▶ _Provided text_

[Begin]

A long time ago we used to be friends, but then you went away for 6 years so we gave you nearly $6 million to come back. Or at least that’s the story for Veronica Mars and its fans, specifically the over 91,000 of them who donated $5.7 million to Kickstarter last year to finance a feature-length film revisiting Veronica (Kristen Bell) and her wacky band of allies and frenemies in Neptune, California. Now, the movie is done and due out next month on the one-year (plus one day) anniversary of the start of the Kickstarter project. There’s only one problem: it’s only playing in 270 theaters. Well, that’s a tall glass of suck, except have you heard of this thing called video-on-demand?
According to The Wall Street Journal (via THR):
“Veronica Mars will be released by Warner Bros. in about 270 theaters on March 14, the same day that it is available to buy or rent online. It will mark the first time one of Hollywood’s six major studios has distributed a movie in theaters and for home viewing at the same time in the U.S.”

[End]

▶ _Given task 1_
Translate this sentence from the article about the Veronica Mars film release into Spanish: "There’s only one problem: it’s only playing in 270 theaters."
▶ _Given task 2_
Carry the article about the Veronica Mars film release forward from its final sentence, adding the next part.

(Data entries)

[Begin]

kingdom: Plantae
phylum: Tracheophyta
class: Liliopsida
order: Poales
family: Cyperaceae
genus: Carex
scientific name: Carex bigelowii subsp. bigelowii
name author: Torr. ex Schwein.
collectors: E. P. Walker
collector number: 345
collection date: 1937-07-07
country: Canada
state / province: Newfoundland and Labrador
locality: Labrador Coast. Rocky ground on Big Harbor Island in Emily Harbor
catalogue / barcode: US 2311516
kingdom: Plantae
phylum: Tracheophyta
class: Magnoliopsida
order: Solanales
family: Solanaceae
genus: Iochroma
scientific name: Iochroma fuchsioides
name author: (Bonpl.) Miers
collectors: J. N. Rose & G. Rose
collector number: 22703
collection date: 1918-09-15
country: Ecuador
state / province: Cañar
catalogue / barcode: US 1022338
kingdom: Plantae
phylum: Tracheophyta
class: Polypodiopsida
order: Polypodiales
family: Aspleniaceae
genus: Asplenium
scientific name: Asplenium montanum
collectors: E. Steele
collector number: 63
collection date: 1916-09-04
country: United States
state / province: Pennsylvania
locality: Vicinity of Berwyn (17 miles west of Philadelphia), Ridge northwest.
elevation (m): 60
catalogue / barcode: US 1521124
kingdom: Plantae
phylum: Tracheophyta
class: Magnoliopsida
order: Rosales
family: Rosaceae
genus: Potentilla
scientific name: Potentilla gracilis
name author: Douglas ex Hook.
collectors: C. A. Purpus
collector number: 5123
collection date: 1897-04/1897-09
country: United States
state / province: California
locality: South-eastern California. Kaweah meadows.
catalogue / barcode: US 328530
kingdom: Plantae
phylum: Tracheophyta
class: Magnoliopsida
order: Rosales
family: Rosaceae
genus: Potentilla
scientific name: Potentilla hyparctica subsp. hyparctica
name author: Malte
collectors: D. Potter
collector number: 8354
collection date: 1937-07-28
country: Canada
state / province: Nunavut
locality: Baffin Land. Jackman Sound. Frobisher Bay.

[End]

▶ _Output 1_
Solo hay un problema: solo se proyecta en 270 cines.

▶ _Output 2_
Take a moment to do your happy dance. We won’t judge – we’re doing it, too. We remember how awesome Veronica Mars was:
So, you know when you search through Vudu, iTunes, Amazon Video, or maybe even just the On-Demand section from your cable provider and find those films you can either buy or rent while they’re still in theaters only to discover you’ve never heard of any of them? That’s because until now they’ve all been cheap indies which are barely playing in any theaters at all, often because they’re not that good (e.g., Hell Baby, Ass Backwards, Rapture Palooza). Theaters generally don’t care about those movies. For higher profile releases, however, they fight the studios tooth and nail to secure exclusive exhibition windows (usually 3 months) which prohibits a film from being sold on home video so as not to cannibalize its own box office. Due to its Kickstarter notoriety, Veronica Mars is a now relatively high profile movie. So, why are the theaters letting WB do this?
Again, from WSJ:
“The studio is paying AMC Entertainment Holdings Inc., the nation’s second-largest chain, to rent 260 screens across the country (the other 10 playing the film are independently owned). Because Warner is renting the theaters, AMC doesn’t consider it to be a violation of its standard 90-day window policy. Typically theater operators and studios split revenue from ticket sales. For Veronica Mars, AMC will sell the tickets as usual, but Warner will pocket the box office sales.”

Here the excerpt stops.